Adam Dunn (1B/OF), Washington Nationals - Strictly for power, he would be the most obvious choice, as he has exactly 40 HR a year for the past 5 years. He's already hit a shot at Citi Field that reached the (soon to be named) bridge in right center. He could play 1B until Delgado gets back from the DL then move to one of the corner outfield positions. Also, I don't see Washington demanding too much in return in a trade, possibly a current roster player and a low-level prospect. However, I see 2 problems with bringing Dunn here. First, he strikes out way too much!! He's got 1318 strikeouts in his 8+ year career and isn't even 30 yet. To put things in perspective, Reggie Jackson had 1129 K's through 9 full seasons and ended his career at the age of 41, holding the record for most K's in a career with 2597. Second, he's a defensive liability, whether he's at 1B or in the outfield. This team makes enough mistakes on the field the way it is. I don't want to add a guy that's going to contribute to this issue. Basically, he's a skinnier version of Mo Vaughn.

Nick Johnson (1B), Washington Nationals - Another possible player from the Nats that could help the Mets situation. He doesn't quite have the pop that Dunn has, but he replaces that with the ability to get on base. And when need be, he could knock a few out of the park. He's a smart hitter, bringing to the table just what is needed in every situation. Just like Dunn, he wouldn't demand much from the Nats. Unlike Dunn, he would be a great defensive 1B. The one huge knock on him is that when Delgado gets back, a logjam would be created at 1B, for neither of them can play another position. Another issue is that he is injury prone (I still cringe when I picture him breaking his femur on a slide in short right at Shea a couple of years back). In his 7 year career, he has only reached 500 plate appearances in a season twice. Basically, he's a better option than Dunn, but he'd only be really useful until August.

Victor Martinez (C/1B), Cleveland Indians - After an off year last year, Martinez has shown up again as one of the premier hitters in the league. He's among the league leaders in BA and has the ability to hit 20 HR a season.

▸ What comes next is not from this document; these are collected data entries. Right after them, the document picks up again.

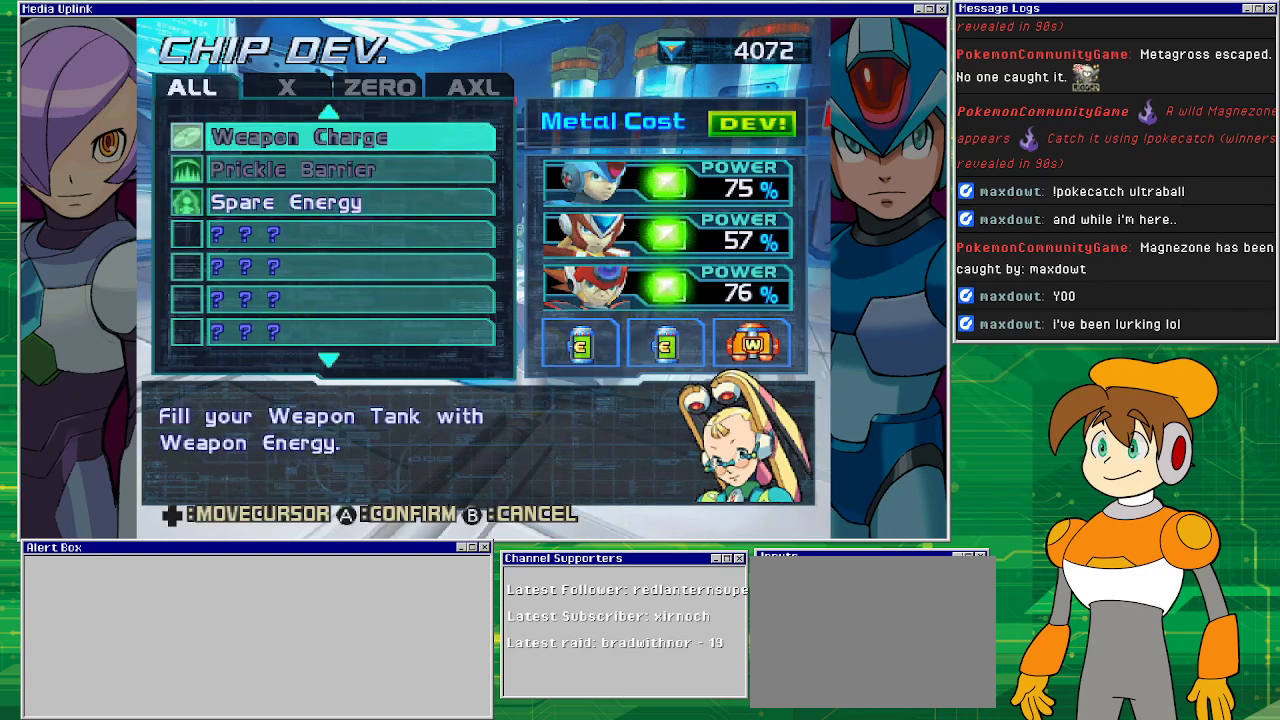
{"buttons": ["DPAD_UP"], "left_stick": "center", "events": [[133, "DPAD_UP", "down"], [333, "DPAD_UP", "up"], [467, "DPAD_UP", "down"]]}
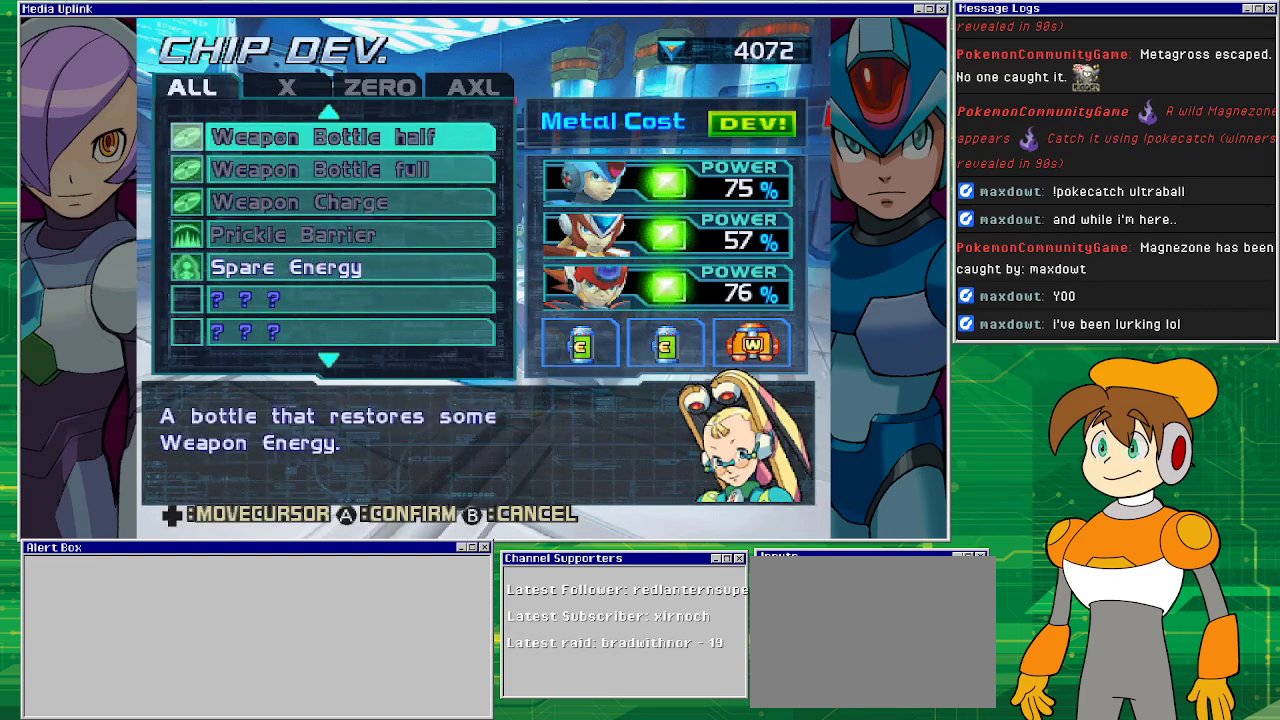
{"buttons": ["DPAD_UP"], "left_stick": "center", "events": [[100, "DPAD_UP", "up"], [200, "DPAD_UP", "down"], [333, "DPAD_UP", "up"], [500, "DPAD_UP", "down"]]}
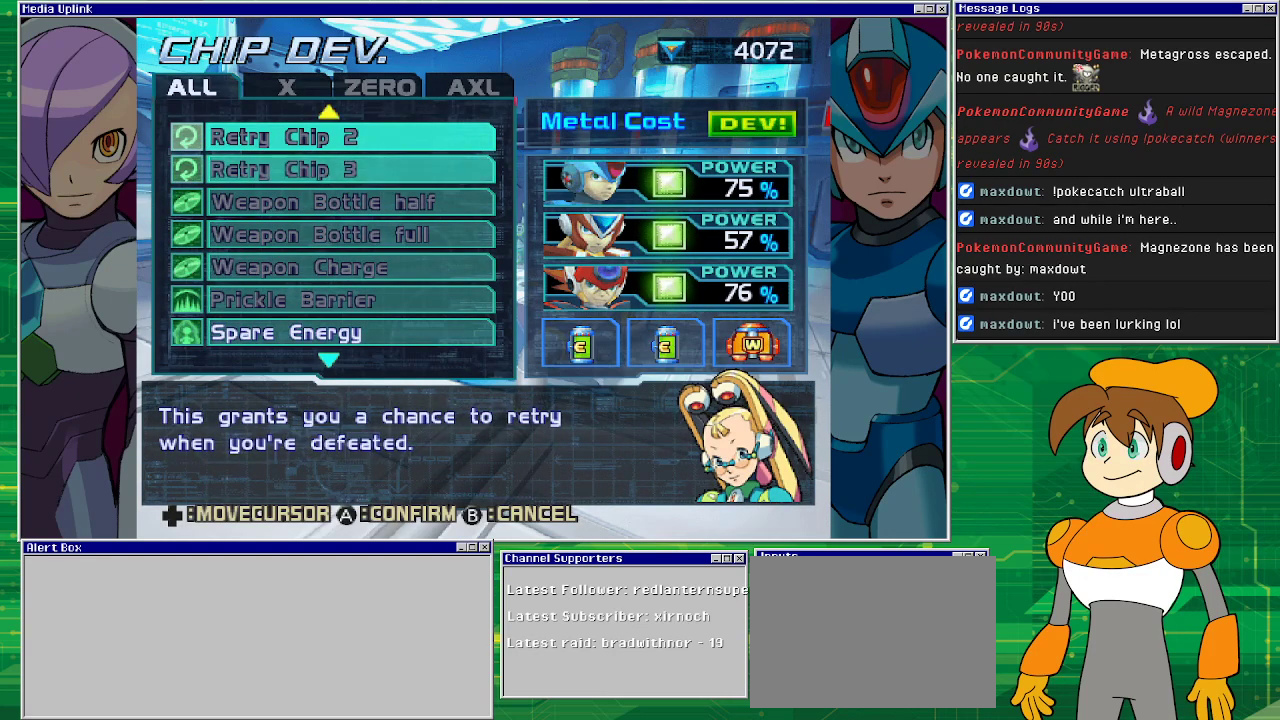
{"buttons": ["DPAD_UP"], "left_stick": "center", "events": [[100, "DPAD_UP", "up"], [300, "DPAD_UP", "down"], [367, "DPAD_UP", "up"], [500, "DPAD_UP", "down"]]}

And he does have the flexibility to switch positions, so he can flip flop between catcher and 1B. Unfortunately, that's where the positives end. First, considering Cleveland considers him as part of their core (Grady Sizemore fits this category too) they would probably demand a lot for him (F-Mart?), too much in my opinion. Second, his defensive abilities aren't that good. Basically, he could be compared to Mike Piazza, just a less bit pop and a less bit glove.

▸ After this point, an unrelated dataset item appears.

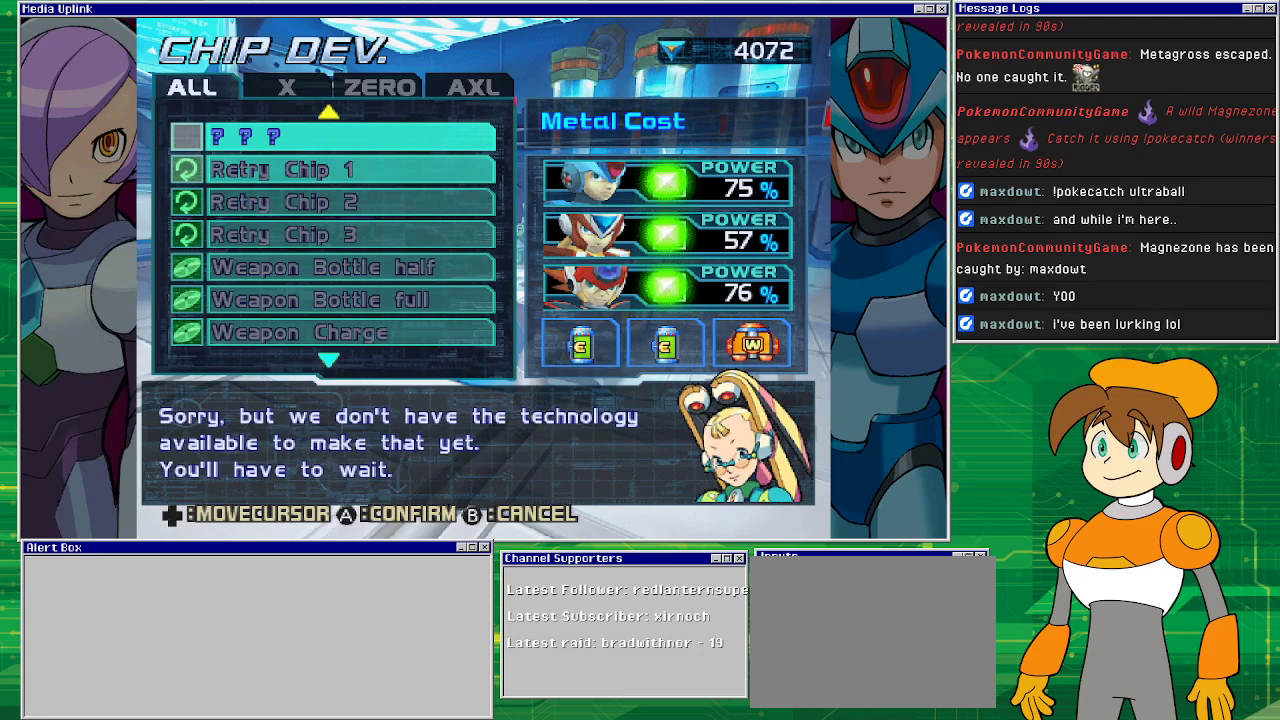
{"buttons": ["DPAD_UP"], "left_stick": "center", "events": [[100, "DPAD_UP", "up"], [200, "DPAD_UP", "down"], [300, "DPAD_UP", "up"], [400, "DPAD_UP", "down"]]}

Mark DeRosa (anywhere except P, C and CF), Cleveland Indians - During the offseason, DeRosa was one of the players that I strongly felt would be a great 2B addition to this team (Orlando Hudson was the other, but that's for another posting). Luis Castillo and others have played well enough for me to not go completely nuts on how we missed out. But DeRosa could still be very helpful for the Mets. He could take over at 1B until Delgado gets back, then play in one of the corner outfield spots. He could also play in any of the infield spots when someone would need a day off. Add to that he's a guy with decent pop with a decent career BA (.278), and he could be the perfect fit. My only negative about him isn't even about him! It's a feeling that I have that he might not show that pop at Citi Field. But it's just a feeling. Basically, he could be the best option.

Matt Holliday (OF), Oakland Athletics - Another one of those no-brainers on the surface. He's a +.300-+30-+100 type of guy and plays a good outfield. Here's my 2 big gripes with getting him. First, we'd be getting him from Oakland, which seems to demand a lot more than anyone else does put of a trade. Second, it's Holliday's walk year, so what makes you think he'd be nothing more than a rental player. Basically, unless there's either a sign and trade involved here or a guarantee that he stays past this season, he is someone I would stay away from . . . for now.

Those are the most popular names out there available. There are others (for example, Russell Branyan - poor man's Dunn, Jim Edmonds - free agent) out there. But I don't know if I can handle a third straight season of being so close. The Mets have to do something, hopefully sooner rather than later, before this season is going, going, . . . Gone!